> **ASSIGNED TASK**: Match on the string "Polda" in the entries below and return every matching line.

[Stored data entries]
------

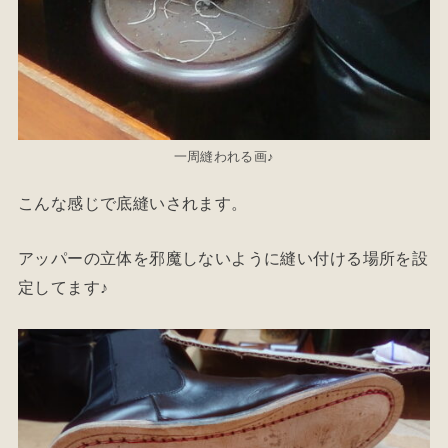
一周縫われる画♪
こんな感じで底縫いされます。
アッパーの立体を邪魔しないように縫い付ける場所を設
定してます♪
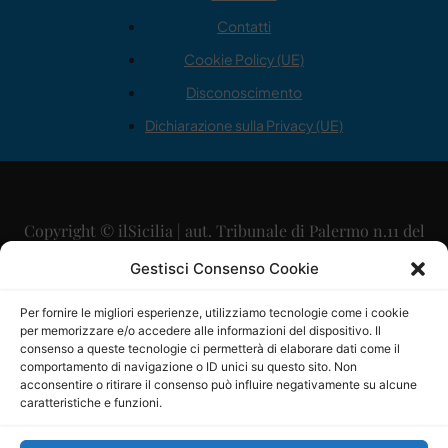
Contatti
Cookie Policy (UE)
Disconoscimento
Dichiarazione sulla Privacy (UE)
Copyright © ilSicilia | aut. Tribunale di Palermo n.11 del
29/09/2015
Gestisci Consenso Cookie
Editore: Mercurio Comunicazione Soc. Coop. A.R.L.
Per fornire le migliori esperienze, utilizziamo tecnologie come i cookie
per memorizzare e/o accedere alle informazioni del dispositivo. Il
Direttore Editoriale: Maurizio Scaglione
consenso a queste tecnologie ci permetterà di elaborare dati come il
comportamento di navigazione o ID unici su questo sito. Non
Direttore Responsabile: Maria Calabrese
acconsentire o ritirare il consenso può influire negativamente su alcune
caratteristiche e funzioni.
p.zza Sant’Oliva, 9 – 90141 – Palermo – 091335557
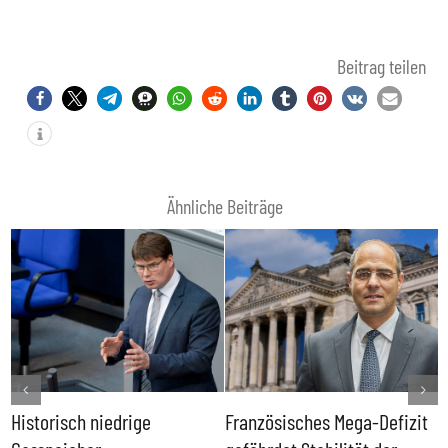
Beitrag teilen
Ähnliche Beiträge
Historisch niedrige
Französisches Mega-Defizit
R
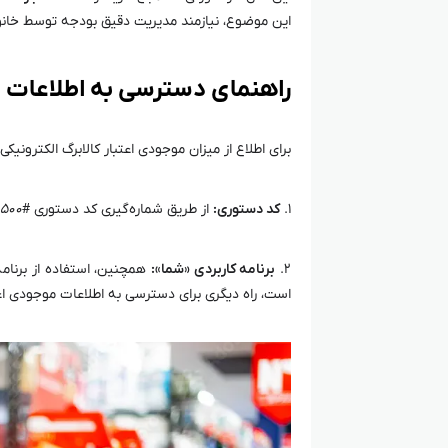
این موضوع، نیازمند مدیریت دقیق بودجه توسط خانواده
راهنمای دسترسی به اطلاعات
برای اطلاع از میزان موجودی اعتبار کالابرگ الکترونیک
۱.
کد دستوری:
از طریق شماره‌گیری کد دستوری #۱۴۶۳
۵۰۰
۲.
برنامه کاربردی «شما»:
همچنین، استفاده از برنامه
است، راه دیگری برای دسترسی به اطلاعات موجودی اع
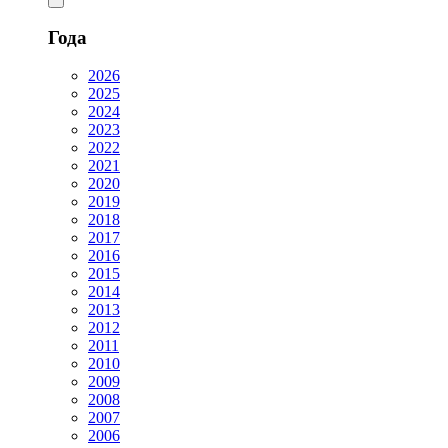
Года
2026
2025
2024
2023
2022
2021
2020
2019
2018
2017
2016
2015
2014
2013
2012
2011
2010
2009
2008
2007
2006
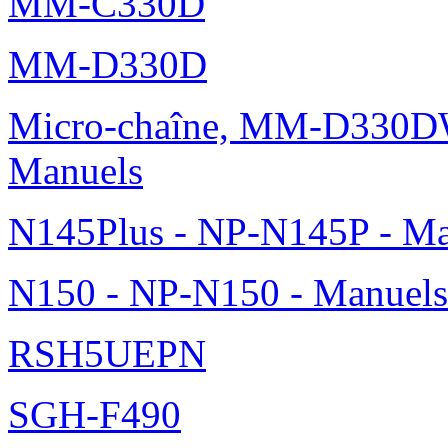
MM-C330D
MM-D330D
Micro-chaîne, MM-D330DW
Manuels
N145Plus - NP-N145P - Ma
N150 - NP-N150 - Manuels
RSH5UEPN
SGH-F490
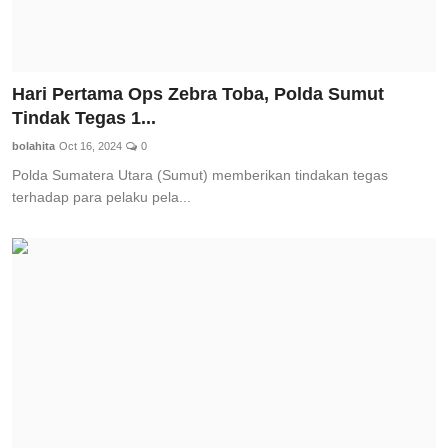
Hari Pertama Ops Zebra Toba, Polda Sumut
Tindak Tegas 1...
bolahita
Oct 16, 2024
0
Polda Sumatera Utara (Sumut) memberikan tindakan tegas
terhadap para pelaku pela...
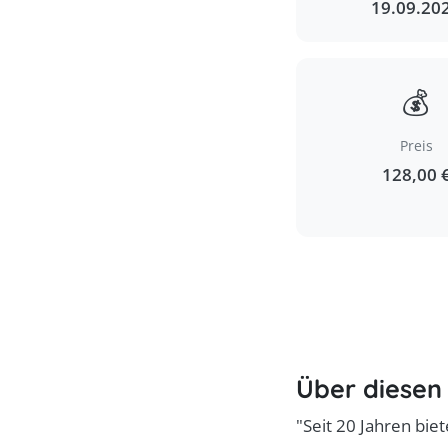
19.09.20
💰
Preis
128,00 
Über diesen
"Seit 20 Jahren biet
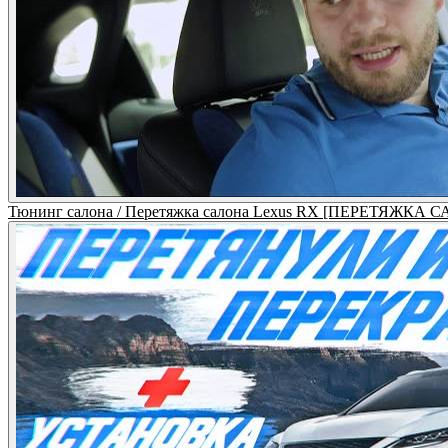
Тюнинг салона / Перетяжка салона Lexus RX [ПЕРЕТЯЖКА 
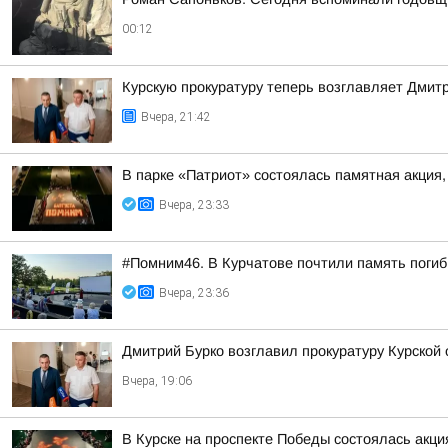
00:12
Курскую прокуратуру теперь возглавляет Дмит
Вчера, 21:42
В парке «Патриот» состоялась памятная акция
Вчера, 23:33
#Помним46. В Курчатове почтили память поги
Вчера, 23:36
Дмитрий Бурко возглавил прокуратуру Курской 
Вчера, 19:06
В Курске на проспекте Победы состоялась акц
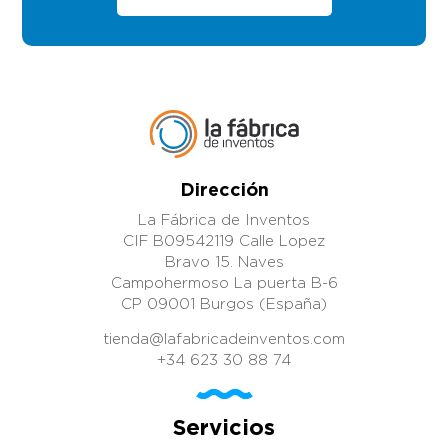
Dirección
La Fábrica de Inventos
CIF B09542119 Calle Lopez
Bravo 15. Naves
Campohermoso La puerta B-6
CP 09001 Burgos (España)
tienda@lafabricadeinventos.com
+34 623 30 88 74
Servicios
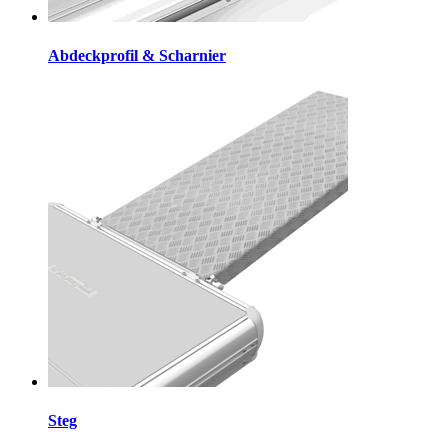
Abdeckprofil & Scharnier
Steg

------

> **OUTPUT OF THE EXERCISE**:
Hari Pertama Ops Zebra Toba, Polda Sumut
Polda Sumatera Utara (Sumut) memberikan tindakan tegas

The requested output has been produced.